In recent weeks, senior White House officials have gone out of their way to reassure activists that Medicaid will be protected in the budget.

“Since generous federal funding for the Medicaid expansion is the key inducement for governors to decide to expand their programs, the administration does not want to undermine that inducement by cutting federal Medicaid funding,” said Ron Pollack, executive director of Families USA, an administration ally helping to promote new coverage benefits that take effect next year under the law.

White House officials aren’t commenting, but Obama’s budget would set up a clear contrast with the Republican-led House. The GOP budget would turn Medicaid over to the states and sharply reduce future spending from currently projected levels. It would also repeal the expansion of Medicaid, along with the rest of Obama’s health care law.

As far as curbs on Medicare, the other major federal health care program, Obama seems to be searching for compromise with Republicans.

Medicaid, the program for the poor, covers about 60 million people, roughly one in five Americans. It’s a diverse population that includes many low-income youngsters and their mothers but also the frailest seniors in nursing homes. The program is different in every state. Nationally, Washington pays an average of 58 cents of every dollar in Medicaid benefits. Total Medicaid costs are well over $400 billion a year.

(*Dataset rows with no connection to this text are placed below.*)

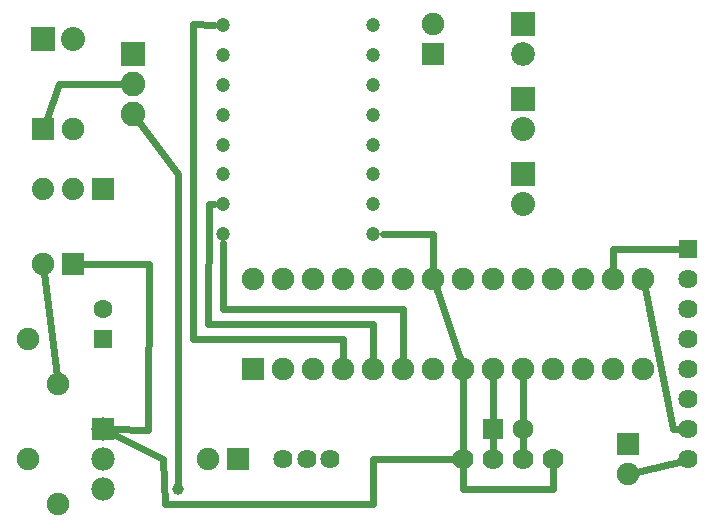
<source format=gbl>
G04 MADE WITH FRITZING*
G04 WWW.FRITZING.ORG*
G04 DOUBLE SIDED*
G04 HOLES PLATED*
G04 CONTOUR ON CENTER OF CONTOUR VECTOR*
%ASAXBY*%
%FSLAX23Y23*%
%MOIN*%
%OFA0B0*%
%SFA1.0B1.0*%
%ADD10C,0.064000*%
%ADD11C,0.082000*%
%ADD12C,0.075000*%
%ADD13C,0.078000*%
%ADD14C,0.080000*%
%ADD15C,0.062992*%
%ADD16C,0.069000*%
%ADD17C,0.070000*%
%ADD18C,0.074000*%
%ADD19C,0.047222*%
%ADD20C,0.039370*%
%ADD21C,0.079370*%
%ADD22R,0.082000X0.082000*%
%ADD23R,0.064000X0.064000*%
%ADD24R,0.075000X0.075000*%
%ADD25R,0.078000X0.078000*%
%ADD26R,0.080000X0.080000*%
%ADD27R,0.062992X0.062992*%
%ADD28R,0.069000X0.069000*%
%ADD29R,0.079370X0.079370*%
%ADD30C,0.024000*%
%ADD31R,0.001000X0.001000*%
%LNCOPPER0*%
G90*
G70*
G54D10*
X919Y201D03*
X998Y201D03*
X1076Y201D03*
G54D11*
X419Y1551D03*
X419Y1451D03*
X419Y1351D03*
G54D10*
X2269Y901D03*
X2269Y801D03*
X2269Y701D03*
X2269Y601D03*
X2269Y501D03*
X2269Y401D03*
X2269Y301D03*
X2269Y201D03*
G54D12*
X819Y501D03*
X819Y801D03*
X919Y501D03*
X919Y801D03*
X1019Y501D03*
X1019Y801D03*
X1119Y501D03*
X1119Y801D03*
X1219Y501D03*
X1219Y801D03*
X1319Y501D03*
X1319Y801D03*
X1419Y501D03*
X1419Y801D03*
X1519Y501D03*
X1519Y801D03*
X1619Y501D03*
X1619Y801D03*
X1719Y501D03*
X1719Y801D03*
X1819Y501D03*
X1819Y801D03*
X1919Y501D03*
X1919Y801D03*
X2019Y501D03*
X2019Y801D03*
X2119Y501D03*
X2119Y801D03*
G54D13*
X319Y301D03*
X319Y201D03*
X319Y101D03*
G54D14*
X1719Y1151D03*
X1719Y1051D03*
X1719Y1401D03*
X1719Y1301D03*
X119Y1601D03*
X219Y1601D03*
G54D12*
X2069Y251D03*
X2069Y151D03*
X119Y1301D03*
X219Y1301D03*
G54D15*
X319Y602D03*
X319Y701D03*
G54D16*
X1619Y301D03*
X1719Y301D03*
G54D17*
X1819Y201D03*
X1719Y201D03*
X1619Y201D03*
X1519Y201D03*
G54D12*
X769Y201D03*
X669Y201D03*
G54D18*
X319Y1101D03*
X219Y1101D03*
X119Y1101D03*
G54D19*
X719Y1647D03*
X719Y1547D03*
X719Y1448D03*
X719Y1349D03*
X719Y1249D03*
X719Y1150D03*
X719Y1051D03*
X719Y951D03*
X1218Y1647D03*
X1218Y1547D03*
X1218Y1448D03*
X1218Y1349D03*
X1218Y1249D03*
X1218Y1150D03*
X1218Y1051D03*
X1218Y951D03*
G54D12*
X1419Y1551D03*
X1419Y1651D03*
G54D20*
X568Y102D03*
G54D12*
X69Y601D03*
X69Y201D03*
X219Y851D03*
X119Y851D03*
X169Y451D03*
X169Y51D03*
G54D21*
X1719Y1651D03*
X1719Y1551D03*
G54D22*
X419Y1551D03*
G54D23*
X2269Y901D03*
G54D24*
X819Y501D03*
G54D25*
X319Y301D03*
G54D26*
X1719Y1151D03*
X1719Y1401D03*
X119Y1601D03*
G54D24*
X2069Y251D03*
X119Y1301D03*
G54D27*
X319Y602D03*
G54D28*
X1619Y301D03*
G54D24*
X769Y201D03*
X1419Y1551D03*
X219Y851D03*
G54D29*
X1719Y1651D03*
G54D30*
X128Y1328D02*
X170Y1450D01*
D02*
X170Y1450D02*
X387Y1451D01*
D02*
X1619Y325D02*
X1619Y472D01*
D02*
X1719Y325D02*
X1719Y472D01*
D02*
X1619Y276D02*
X1619Y227D01*
D02*
X1719Y276D02*
X1719Y227D01*
D02*
X1519Y175D02*
X1519Y100D01*
D02*
X1519Y100D02*
X1818Y101D01*
D02*
X1219Y201D02*
X1218Y51D01*
D02*
X1218Y51D02*
X525Y51D01*
D02*
X1493Y201D02*
X1219Y201D01*
D02*
X525Y51D02*
X519Y201D01*
D02*
X1519Y227D02*
X1519Y472D01*
D02*
X1510Y528D02*
X1428Y774D01*
D02*
X719Y701D02*
X719Y920D01*
D02*
X1318Y700D02*
X719Y701D01*
D02*
X1319Y529D02*
X1318Y700D01*
D02*
X668Y652D02*
X670Y1051D01*
D02*
X1219Y529D02*
X1219Y650D01*
D02*
X670Y1051D02*
X687Y1051D01*
D02*
X1219Y650D02*
X668Y652D01*
D02*
X1119Y529D02*
X1118Y601D01*
D02*
X1118Y601D02*
X619Y601D01*
D02*
X619Y601D02*
X618Y1650D01*
D02*
X618Y1650D02*
X687Y1648D01*
D02*
X1418Y951D02*
X1250Y951D01*
D02*
X1419Y829D02*
X1418Y951D01*
D02*
X2219Y300D02*
X2124Y773D01*
D02*
X2238Y301D02*
X2219Y300D01*
D02*
X2069Y151D02*
X2096Y161D01*
D02*
X2239Y193D02*
X2069Y151D01*
D02*
X2019Y901D02*
X2019Y829D01*
D02*
X2238Y901D02*
X2019Y901D01*
D02*
X569Y1150D02*
X438Y1325D01*
D02*
X568Y121D02*
X569Y1150D01*
D02*
X470Y850D02*
X469Y299D01*
D02*
X469Y299D02*
X349Y300D01*
D02*
X248Y851D02*
X470Y850D01*
D02*
X122Y822D02*
X165Y479D01*
D02*
X519Y201D02*
X346Y287D01*
D02*
X1818Y101D02*
X1819Y175D01*
G54D31*
X282Y1138D02*
X355Y1138D01*
X282Y1137D02*
X355Y1137D01*
X282Y1136D02*
X355Y1136D01*
X282Y1135D02*
X355Y1135D01*
X282Y1134D02*
X355Y1134D01*
X282Y1133D02*
X355Y1133D01*
X282Y1132D02*
X355Y1132D01*
X282Y1131D02*
X355Y1131D01*
X282Y1130D02*
X355Y1130D01*
X282Y1129D02*
X355Y1129D01*
X282Y1128D02*
X355Y1128D01*
X282Y1127D02*
X355Y1127D01*
X282Y1126D02*
X355Y1126D01*
X282Y1125D02*
X355Y1125D01*
X282Y1124D02*
X355Y1124D01*
X282Y1123D02*
X355Y1123D01*
X282Y1122D02*
X355Y1122D01*
X282Y1121D02*
X355Y1121D01*
X282Y1120D02*
X312Y1120D01*
X325Y1120D02*
X355Y1120D01*
X282Y1119D02*
X309Y1119D01*
X327Y1119D02*
X355Y1119D01*
X282Y1118D02*
X308Y1118D01*
X329Y1118D02*
X355Y1118D01*
X282Y1117D02*
X306Y1117D01*
X331Y1117D02*
X355Y1117D01*
X282Y1116D02*
X305Y1116D01*
X332Y1116D02*
X355Y1116D01*
X282Y1115D02*
X304Y1115D01*
X333Y1115D02*
X355Y1115D01*
X282Y1114D02*
X303Y1114D01*
X334Y1114D02*
X355Y1114D01*
X282Y1113D02*
X302Y1113D01*
X335Y1113D02*
X355Y1113D01*
X282Y1112D02*
X301Y1112D01*
X335Y1112D02*
X355Y1112D01*
X282Y1111D02*
X301Y1111D01*
X336Y1111D02*
X355Y1111D01*
X282Y1110D02*
X300Y1110D01*
X336Y1110D02*
X355Y1110D01*
X282Y1109D02*
X300Y1109D01*
X337Y1109D02*
X355Y1109D01*
X282Y1108D02*
X299Y1108D01*
X337Y1108D02*
X355Y1108D01*
X282Y1107D02*
X299Y1107D01*
X338Y1107D02*
X355Y1107D01*
X282Y1106D02*
X299Y1106D01*
X338Y1106D02*
X355Y1106D01*
X282Y1105D02*
X298Y1105D01*
X338Y1105D02*
X355Y1105D01*
X282Y1104D02*
X298Y1104D01*
X338Y1104D02*
X355Y1104D01*
X282Y1103D02*
X298Y1103D01*
X338Y1103D02*
X355Y1103D01*
X282Y1102D02*
X298Y1102D01*
X338Y1102D02*
X355Y1102D01*
X282Y1101D02*
X298Y1101D01*
X338Y1101D02*
X355Y1101D01*
X282Y1100D02*
X298Y1100D01*
X338Y1100D02*
X355Y1100D01*
X282Y1099D02*
X298Y1099D01*
X338Y1099D02*
X355Y1099D01*
X282Y1098D02*
X298Y1098D01*
X338Y1098D02*
X355Y1098D01*
X282Y1097D02*
X299Y1097D01*
X338Y1097D02*
X355Y1097D01*
X282Y1096D02*
X299Y1096D01*
X338Y1096D02*
X355Y1096D01*
X282Y1095D02*
X299Y1095D01*
X337Y1095D02*
X355Y1095D01*
X282Y1094D02*
X299Y1094D01*
X337Y1094D02*
X355Y1094D01*
X282Y1093D02*
X300Y1093D01*
X337Y1093D02*
X355Y1093D01*
X282Y1092D02*
X300Y1092D01*
X336Y1092D02*
X355Y1092D01*
X282Y1091D02*
X301Y1091D01*
X336Y1091D02*
X355Y1091D01*
X282Y1090D02*
X302Y1090D01*
X335Y1090D02*
X355Y1090D01*
X282Y1089D02*
X302Y1089D01*
X334Y1089D02*
X355Y1089D01*
X282Y1088D02*
X303Y1088D01*
X333Y1088D02*
X355Y1088D01*
X282Y1087D02*
X304Y1087D01*
X332Y1087D02*
X355Y1087D01*
X282Y1086D02*
X305Y1086D01*
X331Y1086D02*
X355Y1086D01*
X282Y1085D02*
X307Y1085D01*
X330Y1085D02*
X355Y1085D01*
X282Y1084D02*
X308Y1084D01*
X328Y1084D02*
X355Y1084D01*
X282Y1083D02*
X310Y1083D01*
X326Y1083D02*
X355Y1083D01*
X282Y1082D02*
X313Y1082D01*
X323Y1082D02*
X355Y1082D01*
X282Y1081D02*
X355Y1081D01*
X282Y1080D02*
X355Y1080D01*
X282Y1079D02*
X355Y1079D01*
X282Y1078D02*
X355Y1078D01*
X282Y1077D02*
X355Y1077D01*
X282Y1076D02*
X355Y1076D01*
X282Y1075D02*
X355Y1075D01*
X282Y1074D02*
X355Y1074D01*
X282Y1073D02*
X355Y1073D01*
X282Y1072D02*
X355Y1072D01*
X282Y1071D02*
X355Y1071D01*
X282Y1070D02*
X355Y1070D01*
X282Y1069D02*
X355Y1069D01*
X282Y1068D02*
X355Y1068D01*
X282Y1067D02*
X355Y1067D01*
X282Y1066D02*
X355Y1066D01*
X282Y1065D02*
X355Y1065D01*
D02*
G04 End of Copper0*
M02*
</source>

Under Obama’s overhaul, Medicaid would be expanded to bring in low-income adults, mainly people with no children at home but also some parents. In states that accept the expansion, those making up to 138 percent of the federal poverty level – about $15,400 for an individual – would be entitled to receive Medicaid. The federal government would pay 100 percent of the expansion’s cost for the first three years, starting in 2014. Washington’s share would gradually phase down to 90 percent.